1. Tomorrow the Supreme Court hears arguments in the Donald Trump immunity case.

Special prosecutor Jack Smith has charged Trump with a number of crimes related to the effort to overturn the 2020 presidential election. Trump is arguing he can't be prosecuted, saying those same events are official acts he undertook as president to safeguard the integrity of the race – that position has been met with skepticism.

  • The federal appeals court ruled on this, and rejected this argument by Trump and his legal team.
  • Some legal observers believe it is extremely unlikely the Supreme Court will give Trump complete immunity.

University of Texas Law Professor Lee Kovarsky believes the case is worth hearing because the Supreme Court has never fully resolved whether a president is immune from criminal prosecution for his conduct in office.

"Donald Trump and people in Trumpworld are being pretty explicit about their intent to weaponize the Justice Department and to do so against future presidents. And if we're entering a new political era in which newer presidents prosecute their predecessors, you can't really put the genie back in the bottle, but you can control the downside somewhat with certain kinds of immunity."
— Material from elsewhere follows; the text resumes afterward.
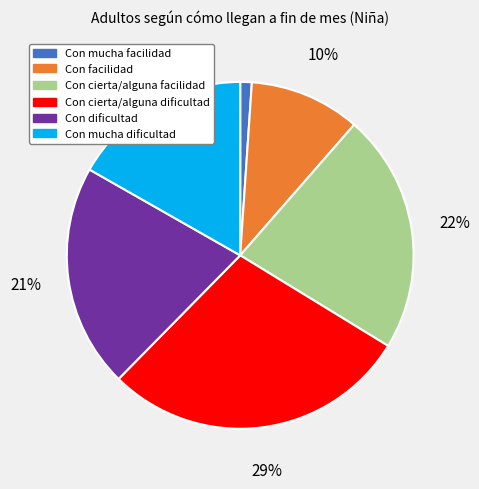

To the nearest percent, what is the difference between the largest and smallest slice percentages?

28%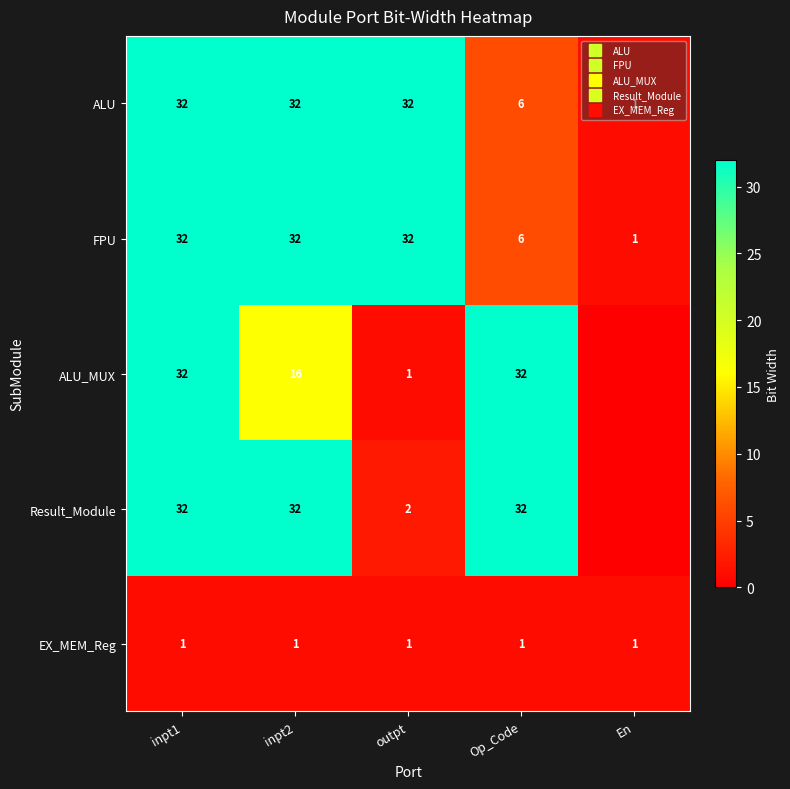

The value of ALU at Op_Code is 9. True or false?

False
2. How does the timing of all this play into the Presidential election?

The court's decision to hear this case —whatever the eventual ruling— delays the start of a criminal trial.

Kovarsky says this is a win for Trump, "Because if the delay of the trial is sufficient to push it past the election and Trump wins the election, the case goes away... He either could find a way to get his Justice Department to get rid of the prosecution while it sits on appeal in some way. Or he could just self-pardon."

The law professor also says that the court could move faster if it wanted to. "It could have moved slower if it wanted to as well. But I think that the court will have questions about whether it should be taking the election into account, either when it's deciding the pace of its own opinion writing or when it's announcing what the lower courts are supposed to do after it issues its opinion."

So the supreme court is about to decide whether Trump can be prosecuted in federal court. Whether he ultimately stands trial may depend on how quickly they make that decision.

3. So will the election fraud case ever come to trial?

  • A decision in the case could come quickly, or the court could decide the case on the last day of the term, which is at the end of June.
  • U.S. District Judge Tanya Chutkan, the judge overseeing Trump's criminal case, has indicated that she's going to give the parties about three months before trial to prepare.
  • If that three months runs from the end of June, then that puts a trial starting at the beginning of September. 

"I think it's highly likely that a jury is sworn in this case and evidence is introduced against him in which prosecutors argue that he is unique among all American presidents in having disrupted the peaceful transition of power," Kovarsky says. "I am not at all certain he gets convicted of that by the jury. And if he does get convicted of that crime by a jury, if he wins the election, it won't matter."